昔、能の演者は役柄が分業ではありませんでしたが、今では各役事に
いくつも流儀が確立して完全に分業制となっています。
シテ方 シテ・シテツレ・地謡・後見・子方を専門として演じている。
ワキ方 ワキを専門として演じている。
狂言方 狂言だけでなく、能の中で間狂言(あいきょうげん)等も担当する。
上に出てきた シテやワキ とは何か簡単に説明いたしましょう。
シテ 主役。 能面を付けない事もある。通常一曲に一人だけ。
シテツレ 主役の同伴者、助演の役者の事。
地謡(じうたい) 合唱団のように6人〜10人で2列に並んで座り、能の声楽を担当。
(後列の真中に座っている人が地頭と呼ばれるリーダー。)
後見(こうけん) 舞台に向かって左寄りに座っている人の事。
舞台上で演者の装束の乱れを直したり、着替えの手伝い、
作り物の出し入れをしたりと絶えず気を配っている。
演者がまんがいち倒れたりした時などは、その場ですぐ代役となるなど
観客には目立たぬように振舞っているが、重要な役目。
子方(こかた)
子供が演じる役の事。身分の高い人の役をシテよりも目立たないようにと子供が
勤める事もある。
ワキ シテの相手役。
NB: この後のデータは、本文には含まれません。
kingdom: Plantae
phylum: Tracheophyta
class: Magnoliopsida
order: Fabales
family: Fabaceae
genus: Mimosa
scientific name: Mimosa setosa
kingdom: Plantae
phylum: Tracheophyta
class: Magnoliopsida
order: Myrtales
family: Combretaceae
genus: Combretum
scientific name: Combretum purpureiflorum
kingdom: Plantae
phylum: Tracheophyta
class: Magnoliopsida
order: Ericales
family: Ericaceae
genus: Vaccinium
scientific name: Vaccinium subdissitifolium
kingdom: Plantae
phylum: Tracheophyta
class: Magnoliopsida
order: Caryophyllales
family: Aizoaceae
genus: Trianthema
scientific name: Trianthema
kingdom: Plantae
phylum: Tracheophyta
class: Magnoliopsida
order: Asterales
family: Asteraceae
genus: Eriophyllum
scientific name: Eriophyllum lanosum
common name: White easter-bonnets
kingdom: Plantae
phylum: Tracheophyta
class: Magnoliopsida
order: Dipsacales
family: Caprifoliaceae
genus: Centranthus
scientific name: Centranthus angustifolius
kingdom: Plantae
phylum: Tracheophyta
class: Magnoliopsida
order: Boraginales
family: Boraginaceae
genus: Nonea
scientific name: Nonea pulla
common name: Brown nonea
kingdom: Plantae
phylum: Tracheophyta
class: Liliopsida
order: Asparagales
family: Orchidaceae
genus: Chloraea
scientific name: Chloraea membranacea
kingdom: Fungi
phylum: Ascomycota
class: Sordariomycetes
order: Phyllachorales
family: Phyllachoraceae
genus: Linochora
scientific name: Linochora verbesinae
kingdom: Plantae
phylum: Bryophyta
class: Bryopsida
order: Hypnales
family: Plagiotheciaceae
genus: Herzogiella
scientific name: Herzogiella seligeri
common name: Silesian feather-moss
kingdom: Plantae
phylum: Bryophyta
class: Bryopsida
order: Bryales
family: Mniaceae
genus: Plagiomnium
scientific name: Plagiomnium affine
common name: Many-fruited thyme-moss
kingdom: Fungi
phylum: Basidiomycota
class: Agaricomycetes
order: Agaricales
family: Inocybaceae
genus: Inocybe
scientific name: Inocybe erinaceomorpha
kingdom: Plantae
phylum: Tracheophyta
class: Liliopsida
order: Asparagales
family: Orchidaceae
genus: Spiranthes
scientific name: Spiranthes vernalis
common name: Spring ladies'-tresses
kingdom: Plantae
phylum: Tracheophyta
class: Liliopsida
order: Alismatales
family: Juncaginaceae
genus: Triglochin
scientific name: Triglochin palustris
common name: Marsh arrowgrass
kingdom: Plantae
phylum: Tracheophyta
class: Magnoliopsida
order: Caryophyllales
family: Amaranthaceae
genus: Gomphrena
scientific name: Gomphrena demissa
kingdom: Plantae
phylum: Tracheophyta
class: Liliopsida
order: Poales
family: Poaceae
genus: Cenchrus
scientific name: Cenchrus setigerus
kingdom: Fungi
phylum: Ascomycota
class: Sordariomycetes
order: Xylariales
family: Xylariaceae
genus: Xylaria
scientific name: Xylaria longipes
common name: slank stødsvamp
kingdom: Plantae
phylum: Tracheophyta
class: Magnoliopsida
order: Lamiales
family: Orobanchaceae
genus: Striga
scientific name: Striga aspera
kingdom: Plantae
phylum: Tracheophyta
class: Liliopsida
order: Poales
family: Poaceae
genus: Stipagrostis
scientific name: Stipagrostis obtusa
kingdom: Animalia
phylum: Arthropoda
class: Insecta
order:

能面は付けづ、一曲に一人だけ。
ワキツレ ワキの助演者。
アイ 狂言師が演じ、曲の内容説明や他の演者が着替えをしに下がってしまっている
間だ等に話しの状況を説明するナレーターのような役目。
器楽は、笛・小鼓・大鼓・太鼓の4種類です。
通常の能では、一つの楽器の種類に対して一人ずつの演奏で編成されている為、「翁」等の特別な
曲目でない限り小鼓が2人も舞台上に登場する。と言う事はないのです。
この4種類の器楽の演奏者を合わせて、囃子方(はやしかた)と呼んでいます。